No dish can get more 'quintessential and authentic Andhra' than a gongura preparation. The gongura greens are cherished in Andhra cuisine more than any of its counterparts and is used to prepare delectable pappu, pachadi and other dishes.
There are two varieties of gongura leaves available - the one with the red colored stalks (Erra gongura - the red one) and the other with the regular greenish colored stalk (Tella gongura - the white colored one). They impart their characteristic sourness to a dish and so one need to be careful about adding any other sour agents to gongura preparations.
Today's recipe is gongura pappu, the 'ultimate' dal preparation from Andhra.
1 cup toordal
Chopped gongura leaves -3 cups, firmly packed
One onion, finely chopped (optional)
4 medium sized chilies, sliced lengthwise (I used Serrano peppers)
1/4 tsp turmeric powder
Salt as needed (about 2&1/2 tsp)
Thick tamarind juice - 3 Tbsp (optional.) **
Chili powder - 1 tsp
For tadka/popu: 1 tsp oil, 1/2 tsp mustard seeds, 1/2 tsp cumin seeds & a few pinches of asafoetida, few curry leaves
**Depending upon the sourness of gongura, tamarind can either be used or omitted. The gongura leaves I got were not that sour and I had to use about 3 Tbsp of the tamarind juice.

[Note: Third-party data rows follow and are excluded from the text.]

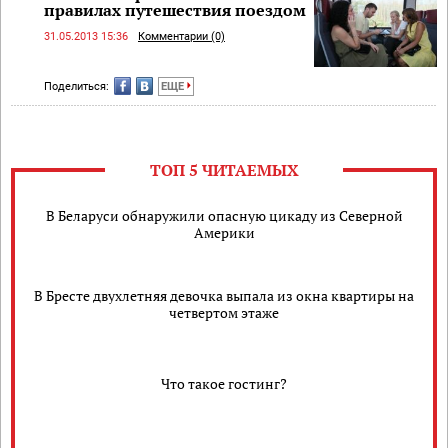
правилах путешествия поездом
31.05.2013 15:36
Комментарии (0)
Поделиться:
ЕЩЕ
ТОП 5 ЧИТАЕМЫХ
В Беларуси обнаружили опасную цикаду из Северной
Америки
В Бресте двухлетняя девочка выпала из окна квартиры на
четвертом этаже
Что такое гостинг?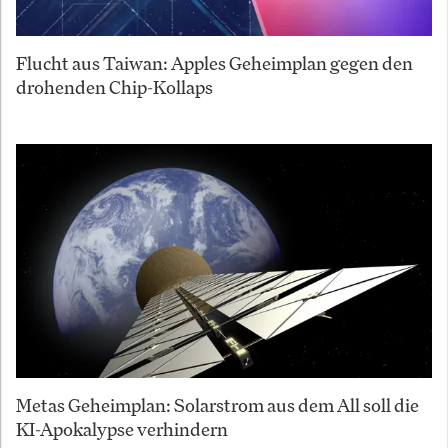
Flucht aus Taiwan: Apples Geheimplan gegen den
drohenden Chip-Kollaps
Metas Geheimplan: Solarstrom aus dem All soll die
KI-Apokalypse verhindern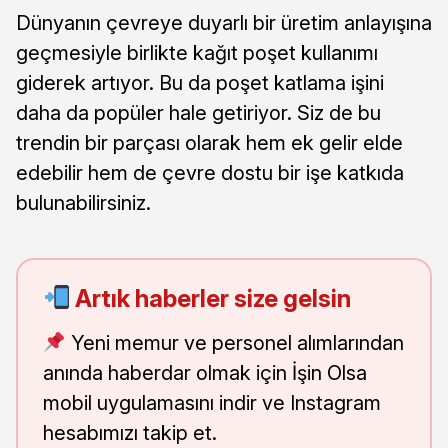
Dünyanın çevreye duyarlı bir üretim anlayışına
geçmesiyle birlikte kağıt poşet kullanımı
giderek artıyor. Bu da poşet katlama işini
daha da popüler hale getiriyor. Siz de bu
trendin bir parçası olarak hem ek gelir elde
edebilir hem de çevre dostu bir işe katkıda
bulunabilirsiniz.
Artık haberler size gelsin
Yeni memur ve personel alımlarından
anında haberdar olmak için İşin Olsa
mobil uygulamasını indir ve Instagram
hesabımızı takip et.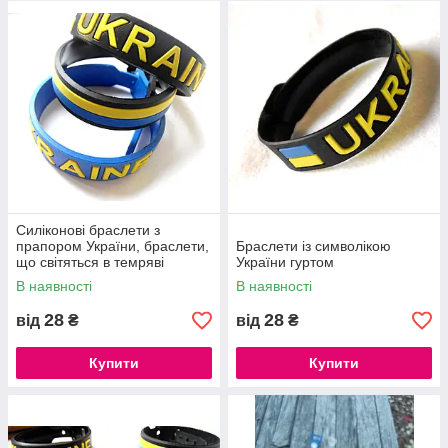
різноманітності і невисокою ціною вони стали
використовуватися повсюдно в спортзалах, клубах,
аквапарках, а також різними компаніями для проведення
промо-акцій та фестивалів.
:
Браслет ПВХ має безліч позитивних переваг
- широка колірна гамма;
- зносостійкість;
- стійкість до потрапляння вологи, сонячних променів і
перепадів температури;
- можливість нанесення вдавленого і опуклого тексту;
Силіконові браслети з
- низька вартість.
прапором України, браслети,
Браслети із символікою
що світяться в темряві
України гуртом
В наявності
В наявності
28
28
від
₴
від
₴
Купити
Купити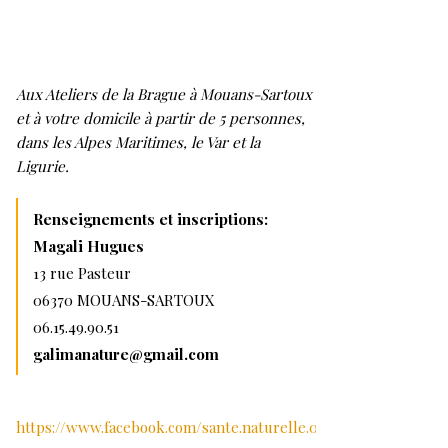
Aux Ateliers de la Brague à Mouans-Sartoux
et à votre domicile à partir de 5 personnes,
dans les Alpes Maritimes, le Var et la
Ligurie.
Renseignements et inscriptions:
Magali Hugues
13 rue Pasteur
06370 MOUANS-SARTOUX
06.15.49.90.51
galimanature@gmail.com
https://www.facebook.com/sante.naturelle.06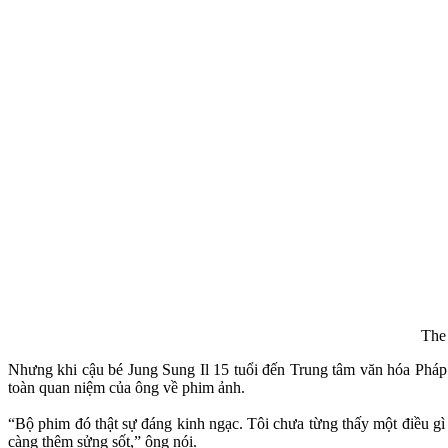
The
Nhưng khi cậu bé Jung Sung Il 15 tuổi đến Trung tâm văn hóa Pháp
toàn quan niệm của ông về phim ảnh.
“Bộ phim đó thật sự đáng kinh ngạc. Tôi chưa từng thấy một điều gì
càng thêm sửng sốt,” ông nói.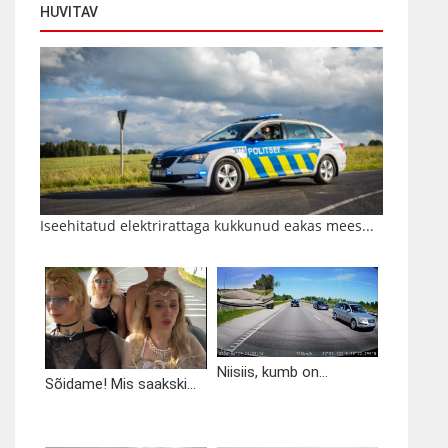
HUVITAV
Iseehitatud elektrirattaga kukkunud eakas mees...
Niisiis, kumb on...
Sõidame! Mis saakski...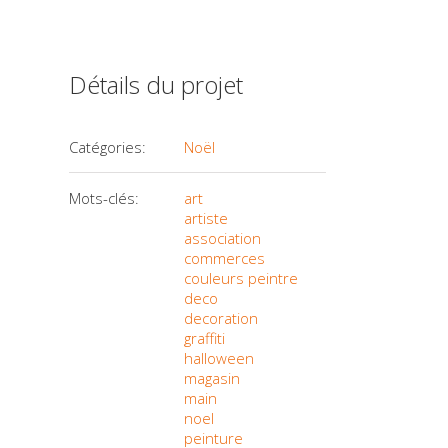
Détails du projet
Catégories:
Noël
Mots-clés:
art
artiste
association
commerces
couleurs peintre
deco
decoration
graffiti
halloween
magasin
main
noel
peinture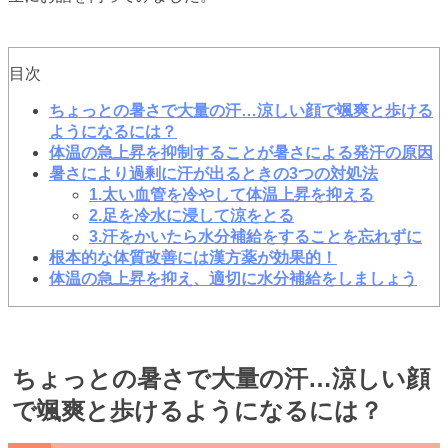
目次
ちょっとの暑さで大量の汗…涼しい顔で颯爽と歩ける
ようになるには？
体温の急上昇を抑制することが暑さによる発汗の原因
暑さにより過剰に汗が出るときの3つの対処法
1.太い血管を冷やして体温上昇を抑える
2.足を冷水に浸して涼をとる
3.汗をかいたら水分補給をすることを忘れずに
根本的な体質改善には漢方薬が効果的！
体温の急上昇を抑え、適切に水分補給をしましょう
ちょっとの暑さで大量の汗…涼しい顔
で颯爽と歩けるようになるには？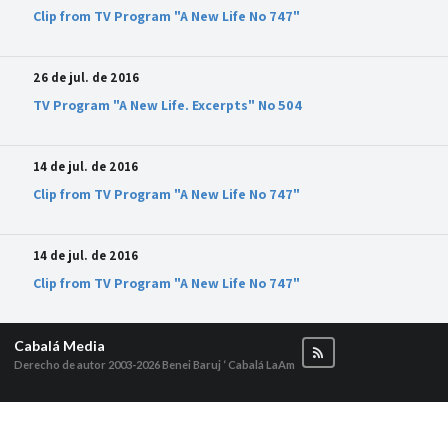
Clip from TV Program "A New Life No 747"
26 de jul. de 2016
TV Program "A New Life. Excerpts" No 504
14 de jul. de 2016
Clip from TV Program "A New Life No 747"
14 de jul. de 2016
Clip from TV Program "A New Life No 747"
Cabalá Media
Derecho de autor 2003-2026
Benei Baruj ‘ Cabalá LaAm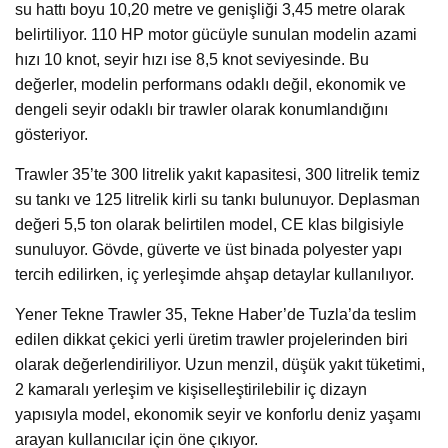
su hattı boyu 10,20 metre ve genişliği 3,45 metre olarak
belirtiliyor. 110 HP motor gücüyle sunulan modelin azami
hızı 10 knot, seyir hızı ise 8,5 knot seviyesinde. Bu
değerler, modelin performans odaklı değil, ekonomik ve
dengeli seyir odaklı bir trawler olarak konumlandığını
gösteriyor.
Trawler 35’te 300 litrelik yakıt kapasitesi, 300 litrelik temiz
su tankı ve 125 litrelik kirli su tankı bulunuyor. Deplasman
değeri 5,5 ton olarak belirtilen model, CE klas bilgisiyle
sunuluyor. Gövde, güverte ve üst binada polyester yapı
tercih edilirken, iç yerleşimde ahşap detaylar kullanılıyor.
Yener Tekne Trawler 35, Tekne Haber’de Tuzla’da teslim
edilen dikkat çekici yerli üretim trawler projelerinden biri
olarak değerlendiriliyor. Uzun menzil, düşük yakıt tüketimi,
2 kamaralı yerleşim ve kişiselleştirilebilir iç dizayn
yapısıyla model, ekonomik seyir ve konforlu deniz yaşamı
arayan kullanıcılar için öne çıkıyor.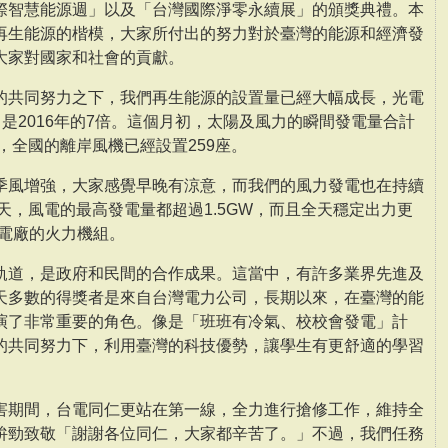
際智慧能源週」以及「台灣國際淨零永續展」的頒獎典禮。本
再生能源的楷模，大家所付出的努力對於臺灣的能源和經濟發
大家對國家和社會的貢獻。
的共同努力之下，我們再生能源的設置量已經大幅成長，光電
，是2016年的7倍。這個月初，太陽及風力的瞬間發電量合計
，全國的離岸風機已經設置259座。
季風增強，大家感覺早晚有涼意，而我們的風力發電也在持續
8天，風電的最高發電量都超過1.5GW，而且全天穩定出力更
臺中電廠的火力機組。
軌道，是政府和民間的合作成果。這當中，有許多業界先進及
天多數的得獎者是來自台灣電力公司，長期以來，在臺灣的能
演了非常重要的角色。像是「班班有冷氣、校校會發電」計
的共同努力下，利用臺灣的科技優勢，讓學生有更舒適的學習
。
害期間，台電同仁更站在第一線，全力進行搶修工作，維持全
拚勁致敬「謝謝各位同仁，大家都辛苦了。」不過，我們任務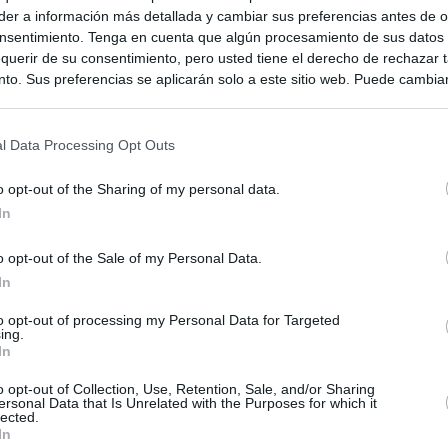
er a información más detallada y cambiar sus preferencias antes de o
nsentimiento. Tenga en cuenta que algún procesamiento de sus datos
querir de su consentimiento, pero usted tiene el derecho de rechazar t
to. Sus preferencias se aplicarán solo a este sitio web. Puede cambia
s en cualquier momento entrando de nuevo en este sitio web o visitan
privacidad.
l Data Processing Opt Outs
o opt-out of the Sharing of my personal data.
In
o opt-out of the Sale of my Personal Data.
In
to opt-out of processing my Personal Data for Targeted
ing.
In
o opt-out of Collection, Use, Retention, Sale, and/or Sharing
ersonal Data that Is Unrelated with the Purposes for which it
lected.
In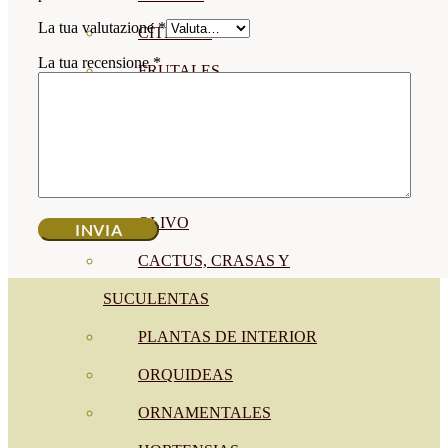
La tua valutazione
*
CÍTRICOS
La tua recensione
*
FRUTALES
CÉSPED
BONSAI
CONÍFERAS Y SETOS
OLIVO
CACTUS, CRASAS Y
SUCULENTAS
PLANTAS DE INTERIOR
ORQUIDEAS
ORNAMENTALES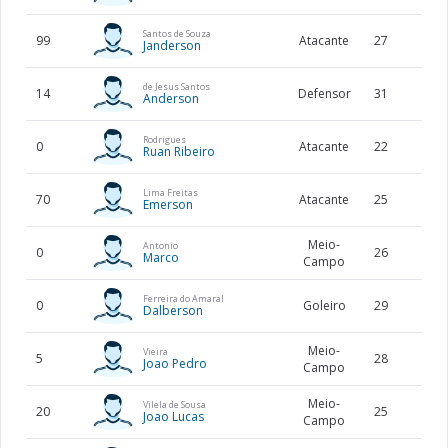
Santos de Souza
99
Atacante
27
169
Janderson
de Jesus Santos
14
Defensor
31
185
Anderson
Rodrigues
0
Atacante
22
177
Ruan Ribeiro
Lima Freitas
70
Atacante
25
169
Emerson
Meio-
Antonio
0
26
180
Marco
Campo
Ferreira do Amaral
0
Goleiro
29
191
Dalberson
Meio-
Vieira
5
28
173
Joao Pedro
Campo
Meio-
Vilela de Sousa
20
25
181
Joao Lucas
Campo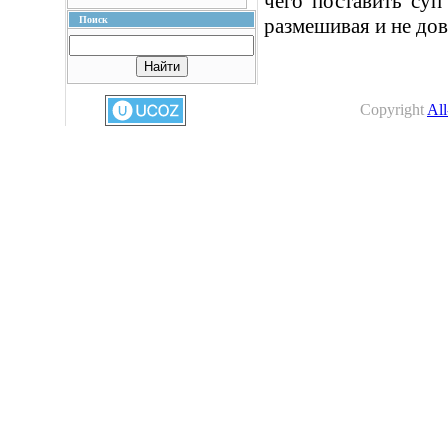
чего поставить суп 
Поиск
размешивая и не дов
Copyright
All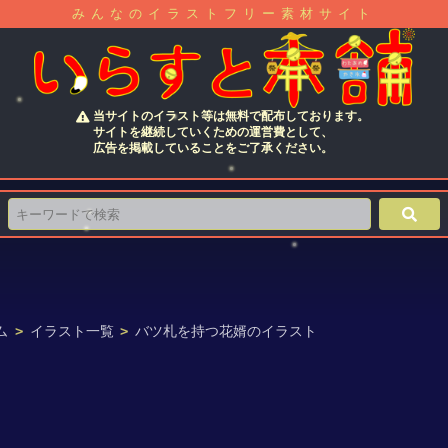
みんなのイラストフリー素材サイト
当サイトのイラスト等は無料で配布しております。
サイトを継続していくための運営費として、
広告を掲載していることをご了承ください。
ム
>
イラスト一覧
>
バツ札を持つ花婿のイラスト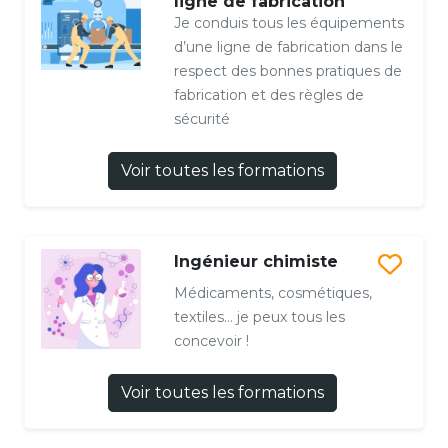
ligne de fabrication
Je conduis tous les équipements
d’une ligne de fabrication dans le
respect des bonnes pratiques de
fabrication et des règles de
sécurité
Voir toutes les formations
Ingénieur chimiste
Médicaments, cosmétiques,
textiles… je peux tous les
concevoir !
Voir toutes les formations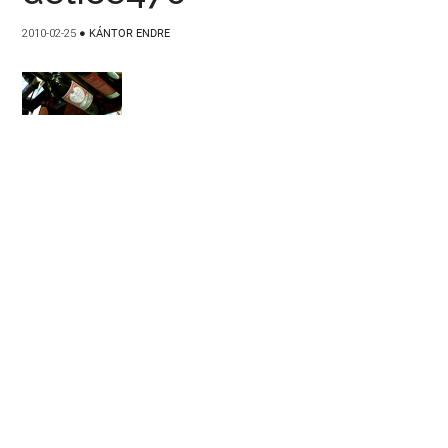
2010-02-25
●
KÁNTOR ENDRE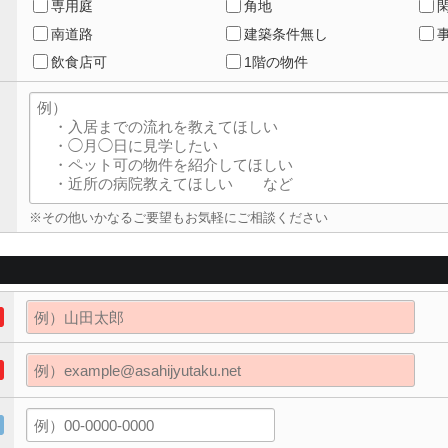
専用庭
角地
南道路
建築条件無し
飲食店可
1階の物件
※その他いかなるご要望もお気軽にご相談ください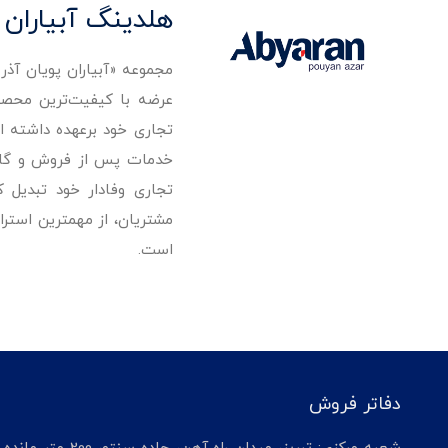
هلدینگ آبیاران 
مجموعه «آبیاران پویان آذ
تجاری خود برعهده داشته است
خدمات پس از فروش و گارانت
تجاری وفادار خود تبدیل 
مشتریان، از مهمترین استرا
است.
دفاتر فروش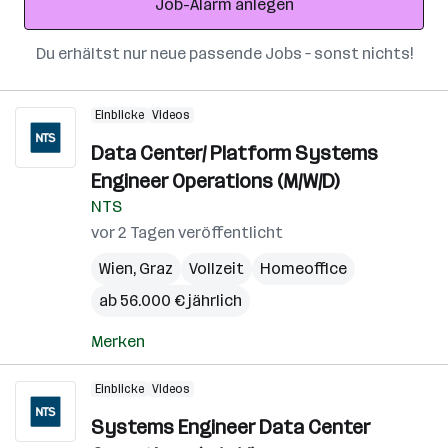
Job-Alarm anlegen
Du erhältst nur neue passende Jobs – sonst nichts!
Einblicke
Videos
Data Center/ Platform Systems
Engineer Operations (M/W/D)
NTS
vor 2 Tagen veröffentlicht
Wien
,
Graz
Vollzeit
Homeoffice
ab 56.000 € jährlich
Merken
Einblicke
Videos
Systems Engineer Data Center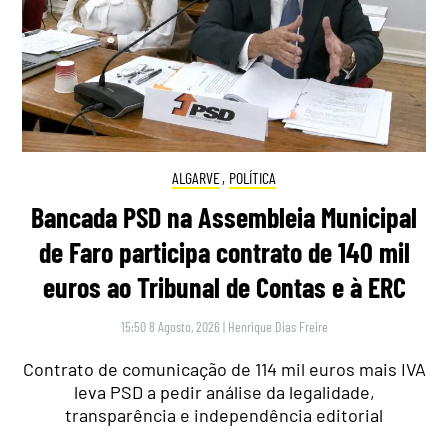
ALGARVE
,
POLÍTICA
Bancada PSD na Assembleia Municipal
de Faro participa contrato de 140 mil
euros ao Tribunal de Contas e à ERC
15:50 8 Agosto, 2026
|
Henrique Dias Freire
Contrato de comunicação de 114 mil euros mais IVA
leva PSD a pedir análise da legalidade,
transparência e independência editorial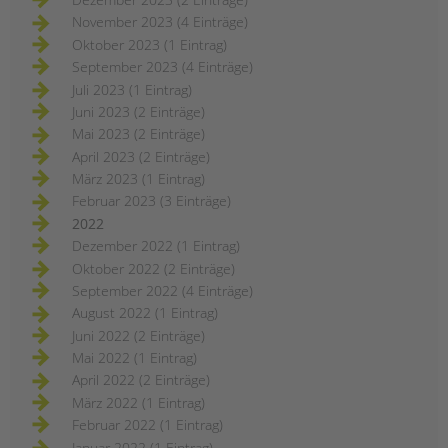
November 2023 (4 Einträge)
Oktober 2023 (1 Eintrag)
September 2023 (4 Einträge)
Juli 2023 (1 Eintrag)
Juni 2023 (2 Einträge)
Mai 2023 (2 Einträge)
April 2023 (2 Einträge)
März 2023 (1 Eintrag)
Februar 2023 (3 Einträge)
2022
Dezember 2022 (1 Eintrag)
Oktober 2022 (2 Einträge)
September 2022 (4 Einträge)
August 2022 (1 Eintrag)
Juni 2022 (2 Einträge)
Mai 2022 (1 Eintrag)
April 2022 (2 Einträge)
März 2022 (1 Eintrag)
Februar 2022 (1 Eintrag)
Januar 2022 (1 Eintrag)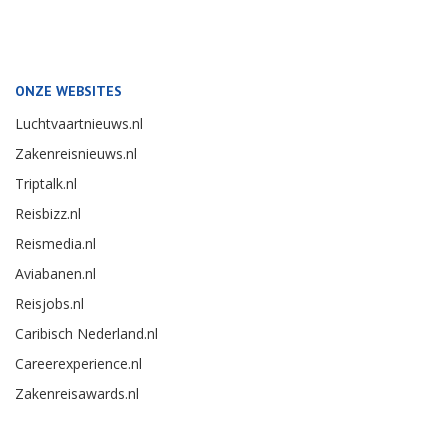
ONZE WEBSITES
Luchtvaartnieuws.nl
Zakenreisnieuws.nl
Triptalk.nl
Reisbizz.nl
Reismedia.nl
Aviabanen.nl
Reisjobs.nl
Caribisch Nederland.nl
Careerexperience.nl
Zakenreisawards.nl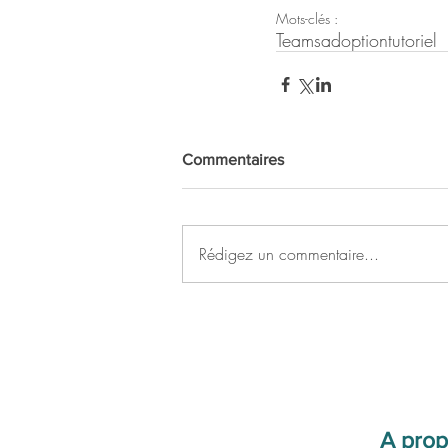
Mots-clés :
Teams
adoption
tutoriel
Commentaires
Rédigez un commentaire...
A prop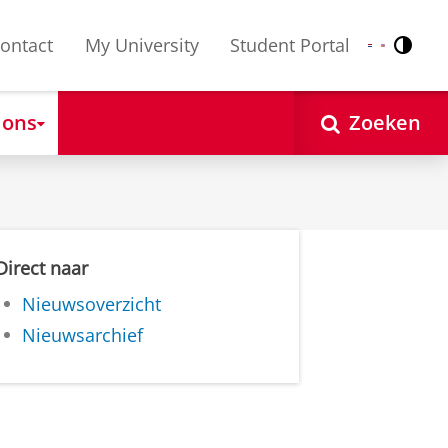
ontact
My University
Student Portal
Contr
Nederlands
English
 ons
Zoeken
Direct naar
Nieuwsoverzicht
Nieuwsarchief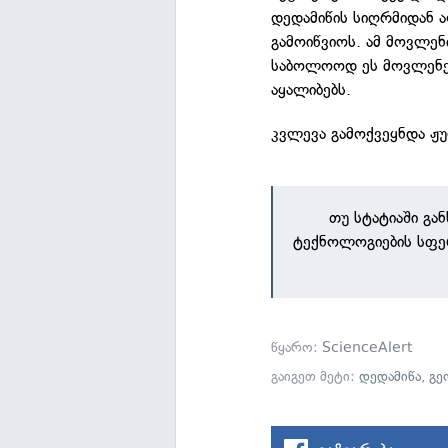
დედამიწის სიღრმიდან 
გამოიწვიოს. ამ მოვლენი
საბოლოოდ ეს მოვლენე
აყალიბებს.
კვლევა გამოქვეყნდა 
თუ სტატიაში გა
ტექნოლოგიების სფე
წყარო:
ScienceAlert
გაიგეთ მეტი:
დედამიწა
,
გე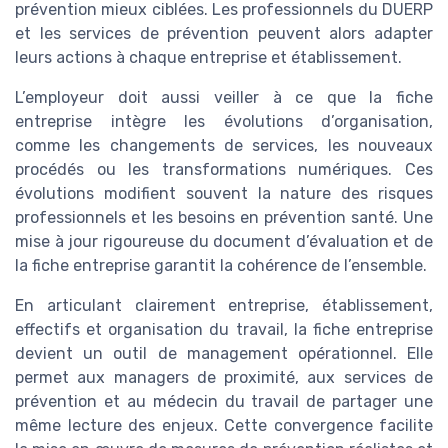
prévention mieux ciblées. Les professionnels du DUERP
et les services de prévention peuvent alors adapter
leurs actions à chaque entreprise et établissement.
L’employeur doit aussi veiller à ce que la fiche
entreprise intègre les évolutions d’organisation,
comme les changements de services, les nouveaux
procédés ou les transformations numériques. Ces
évolutions modifient souvent la nature des risques
professionnels et les besoins en prévention santé. Une
mise à jour rigoureuse du document d’évaluation et de
la fiche entreprise garantit la cohérence de l’ensemble.
En articulant clairement entreprise, établissement,
effectifs et organisation du travail, la fiche entreprise
devient un outil de management opérationnel. Elle
permet aux managers de proximité, aux services de
prévention et au médecin du travail de partager une
même lecture des enjeux. Cette convergence facilite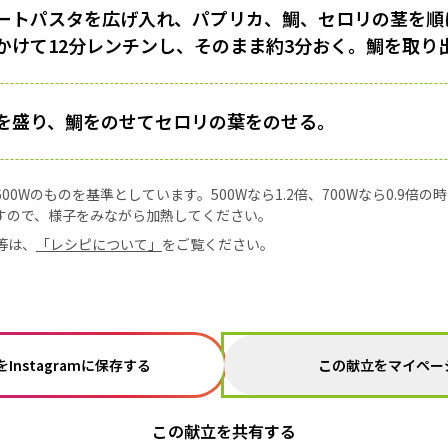
ートパスタを広げ入れ、パプリカ、鯛、セロリの茎を順
かけて12分レンチンし、そのまま約3分おく。鯛を取り
を盛り、鯛をのせてセロリの葉をのせる。
0Wのものを基準としています。500Wなら1.2倍、700Wなら0.9倍
すので、様子をみながら加熱してください。
等は、
「レシピについて」
をご覧ください。
この献立をマイペー
Instagramに保存する
この献立を共有する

*For tamarind juice, soak about a lemon sized tamarind in water or nuke it in a microwave (of course, with half a cup of water added) for about a couple of minutes. Squeeze the tamarind using your fingers or passing through a sieve. Discard the seeds and fibre. Use the thick puree extracted as required and save the rest for later use.
If using the ready-made tamarind paste, the quantity mentioned above varies.
Gongura pappu in the traditional pappu ginne (container used to cook the dal)
Wash the toordal and throw away the cloudy water. Cook toordal along with gongura, onion, chilies and turmeric powder adding about 2 cups water in a pressure cooker.
When the valve pressure is gone, remove the cooked dal. Add salt and chili powder. Stir the contents with a ladle and check the sourness. Add tamarind juice only if required. Stir well once more and turn on the heat. Let it simmer for about five minutes for all the flavors to mingle.
Do the tadka/seasoning in a small sauté pan. Heat oil and add the tadka ingredients. When the mustard seeds start popping and the cumin turns brownish, turn off the heat. Add the tadka to the dal and mix well.
Serve hot with rice and a spoon of ghee for a delicious Andhra style meal.
This one goes to my 'Delicious Dals from India'.